Segment Start: Working data

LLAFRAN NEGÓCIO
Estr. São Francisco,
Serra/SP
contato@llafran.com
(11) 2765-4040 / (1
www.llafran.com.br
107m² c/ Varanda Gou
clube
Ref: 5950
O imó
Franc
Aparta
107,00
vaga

Segment End: Working data

* Your instructions
The expected output is a verbatim retyping of each line from the one with "(11) 2765-4040 / (1" to the end of the listing above, with both end lines kept and nothing added.

* Result for this exercise
(11) 2765-4040 / (1
www.llafran.com.br
107m² c/ Varanda Gou
clube
Ref: 5950
O imó
Franc
Aparta
107,00
vaga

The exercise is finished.